I roared into the timber after them. Up the ridge a ways, I shut off the engine and listened. I didn't hear any elk. I thought they were probably miles away and still on the run. But elk, I was soon to learn, would never make any effort to fit my ideas about them.

I started the motorcycle and rode back down the ridge. The trail runs just inside the timber, parallel to the edge of the meadow. I thought at first my vision was fooling me; we imagine all sorts of things in dim light, but then I realized I was fooling myself. The elk really had returned to the meadow ahead of me.

They cut across in front of me at an easy trot, not even a hundred feet away as I rode back onto the meadow. They trotted up into the timber, except for two older females, who stood at the edge of the timber and watched me until I was within 50 feet of them; then they followed the herd up the ridge.

I didn't try to turn them off the meadow after that. My employers had said keep them off if I could, and one attempt showed me I couldn't. Cattle eat the largest part of the grass and forbs in national forest, where the elk would eat if they were kept off the meadow. Elk browse through the meadow but leave most of what grows there, so there is hay to feed the cattle through the winter. It seemed only fair to let them continue to use the meadow.

When we lived near Bailey, Colo., elk frequently traveled across the ranch, browsing the meadow as they went. One morning at 2 o'clock, an elk bugled from the meadow, less than 100 yards below the house. His self-contained wind instrument was in excellent tune, and he gave it a thorough workout, with breaks of only a few minutes.

For about the first hour, I was thrilled that I was close enough to hear every note. By 4 a.m., I began to wish he would move up the ridge on the other side of the pasture. By 5 a.m., I thought of going out on the front deck and yelling at him to knock off the noise. I was stopped by the knowledge that his species laid claim to those mountains and bugled there millennia before folk of my ilk moved in. We usurped the land with little thought or consideration. At least I could give him the freedom to sound off from where he stood.

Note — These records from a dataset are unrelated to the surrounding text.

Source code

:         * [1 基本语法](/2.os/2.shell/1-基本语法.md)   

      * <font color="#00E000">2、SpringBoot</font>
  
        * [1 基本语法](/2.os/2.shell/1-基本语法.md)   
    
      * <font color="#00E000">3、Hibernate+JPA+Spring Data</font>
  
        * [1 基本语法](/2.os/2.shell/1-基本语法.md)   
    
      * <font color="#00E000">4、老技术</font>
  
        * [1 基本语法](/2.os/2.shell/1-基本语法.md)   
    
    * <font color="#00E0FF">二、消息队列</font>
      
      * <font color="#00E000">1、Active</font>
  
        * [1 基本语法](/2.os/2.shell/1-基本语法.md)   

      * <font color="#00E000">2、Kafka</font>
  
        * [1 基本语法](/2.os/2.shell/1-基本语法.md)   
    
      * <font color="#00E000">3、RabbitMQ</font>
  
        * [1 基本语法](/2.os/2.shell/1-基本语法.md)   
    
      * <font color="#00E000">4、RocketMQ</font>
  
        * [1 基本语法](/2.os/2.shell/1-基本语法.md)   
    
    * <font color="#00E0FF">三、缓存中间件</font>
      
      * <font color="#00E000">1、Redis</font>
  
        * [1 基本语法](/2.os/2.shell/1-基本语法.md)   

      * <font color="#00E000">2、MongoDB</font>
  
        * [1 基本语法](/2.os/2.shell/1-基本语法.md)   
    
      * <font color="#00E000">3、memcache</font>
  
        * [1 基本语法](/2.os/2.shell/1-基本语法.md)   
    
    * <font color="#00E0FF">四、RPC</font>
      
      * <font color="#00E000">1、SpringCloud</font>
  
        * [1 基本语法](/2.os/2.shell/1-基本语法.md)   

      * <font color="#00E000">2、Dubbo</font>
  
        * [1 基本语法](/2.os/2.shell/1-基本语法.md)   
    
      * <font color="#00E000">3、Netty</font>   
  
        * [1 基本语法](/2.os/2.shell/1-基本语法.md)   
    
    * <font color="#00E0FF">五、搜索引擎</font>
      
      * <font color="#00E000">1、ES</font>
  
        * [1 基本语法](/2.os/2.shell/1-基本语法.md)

About daylight, all became quiet, and I slept as hard and fast as I could until it was time to get up and go to work.

The next fall, we drove from the Continental Divide down toward Bailey after dark, on our way home from vacation. A male elk, with an impressive spread of antlers reaching toward the sky, with about a dozen females attending, crossed the highway close enough that I had to stop the car.

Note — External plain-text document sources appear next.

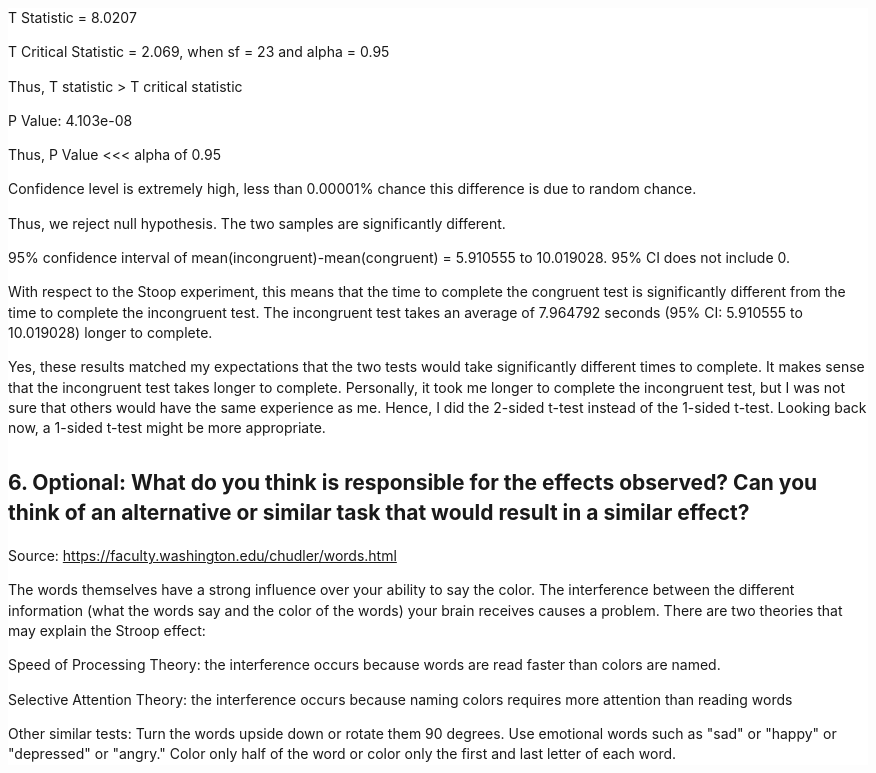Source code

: T Statistic = 8.0207

T Critical Statistic = 2.069, when sf = 23 and alpha = 0.95

Thus, T statistic > T critical statistic

P Value: 4.103e-08

Thus, P Value <<< alpha of 0.95

Confidence level is extremely high, less than 0.00001% chance this difference is due to random chance.

Thus, we reject null hypothesis. The two samples are significantly different.

95% confidence interval of mean(incongruent)-mean(congruent) = 5.910555 to 10.019028. 95% CI does not include 0.

With respect to the Stoop experiment, this means that the time to complete the congruent test is significantly different from the time to complete the incongruent test. The incongruent test takes an average of 7.964792 seconds (95% CI: 5.910555 to 10.019028) longer to complete.

Yes, these results matched my expectations that the two tests would take significantly different times to complete. It makes sense that the incongruent test takes longer to complete. Personally, it took me longer to complete the incongruent test, but I was not sure that others would have the same experience as me. Hence, I did the 2-sided t-test instead of the 1-sided t-test. Looking back now, a 1-sided t-test might be more appropriate.

## 6. Optional: What do you think is responsible for the effects observed? Can you think of an alternative or similar task that would result in a similar effect?

Source: https://faculty.washington.edu/chudler/words.html

The words themselves have a strong influence over your ability to say the color. The interference between the different information (what the words say and the color of the words) your brain receives causes a problem. There are two theories that may explain the Stroop effect:

Speed of Processing Theory: the interference occurs because words are read faster than colors are named.

Selective Attention Theory: the interference occurs because naming colors requires more attention than reading words

Other similar tests:
Turn the words upside down or rotate them 90 degrees.
Use emotional words such as "sad" or "happy" or "depressed" or "angry."
Color only half of the word or color only the first and last letter of each word.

We rolled down our windows, and I called to him, ``Bugle for us. Bugle.'' He did. He faced us, stretched his neck forward, elevated his muzzle, and gave forth a long bugle. Rising and falling tones echoed across the high Rocky Mountains. He punctuated the end of the bugling with deep grunting sounds. After a moment's silence, I said, ``Thank you.'' Then he and the females walked into the night.

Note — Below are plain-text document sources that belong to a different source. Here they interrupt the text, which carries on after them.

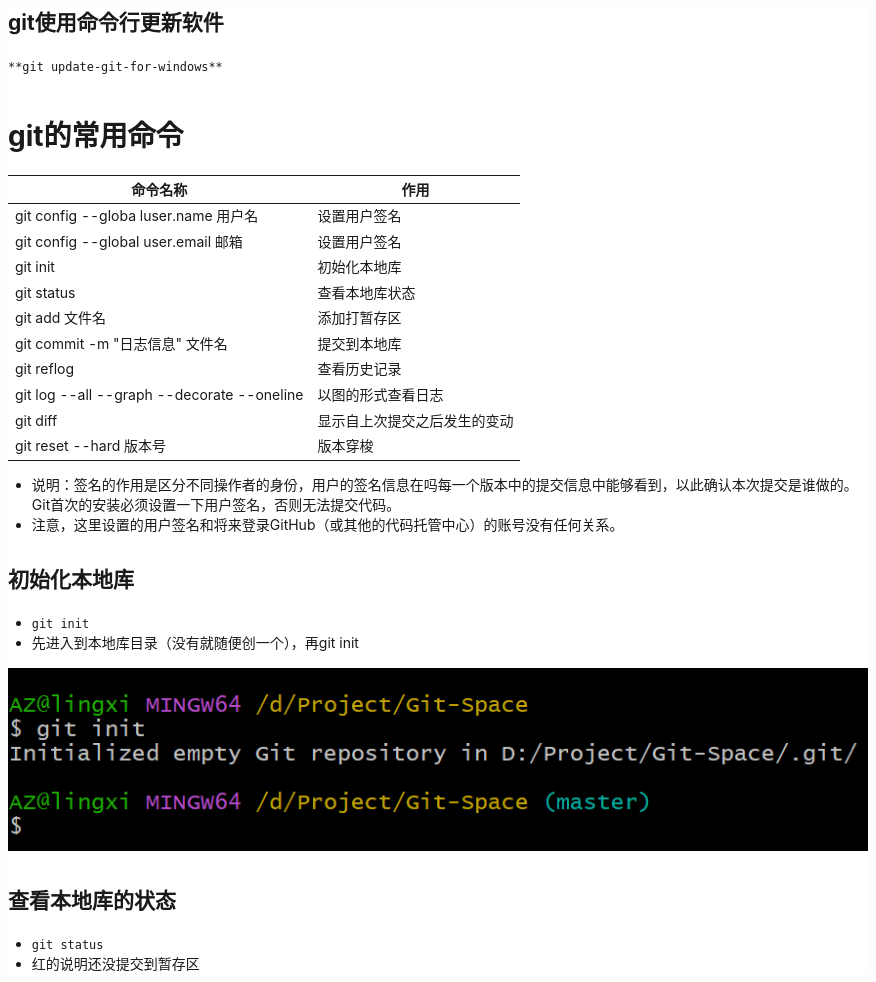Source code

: ## git使用命令行更新软件
`**git update-git-for-windows**`
# git的常用命令
| 命令名称 | 作用 |
| --- | --- |
| git config --globa luser.name 用户名 | 设置用户签名 |
| git config --global user.email 邮箱 | 设置用户签名 |
| git init | 初始化本地库 |
| git status | 查看本地库状态 |
| git add 文件名 | 添加打暂存区 |
| git commit -m "日志信息" 文件名 | 提交到本地库 |
| git reflog | 查看历史记录 |
| git log --all --graph --decorate --oneline| 以图的形式查看日志 |
| git diff | 显示自上次提交之后发生的变动 |
| git reset --hard 版本号 | 版本穿梭 |

- 说明：签名的作用是区分不同操作者的身份，用户的签名信息在吗每一个版本中的提交信息中能够看到，以此确认本次提交是谁做的。Git首次的安装必须设置一下用户签名，否则无法提交代码。
- 注意，这里设置的用户签名和将来登录GitHub（或其他的代码托管中心）的账号没有任何关系。
## 初始化本地库

- `git init `
- 先进入到本地库目录（没有就随便创一个），再git init

![image.png](Git.assets/1667131517759-e098ab09-d978-4be6-b633-8857b0619ab0.png)
## 查看本地库的状态

- `git status`
- 红的说明还没提交到暂存区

They went their way - into the wild, into the dark night, into the future of their species - and we went ours. We moved down the highway behind headlights, modern people caught up in mankind's world, but we were touched deeply by that contact with the wild world. We were filled with hope for the future of all our wild companions on this earth, hope that our human companions would always understand the need to leave room for all the wild species.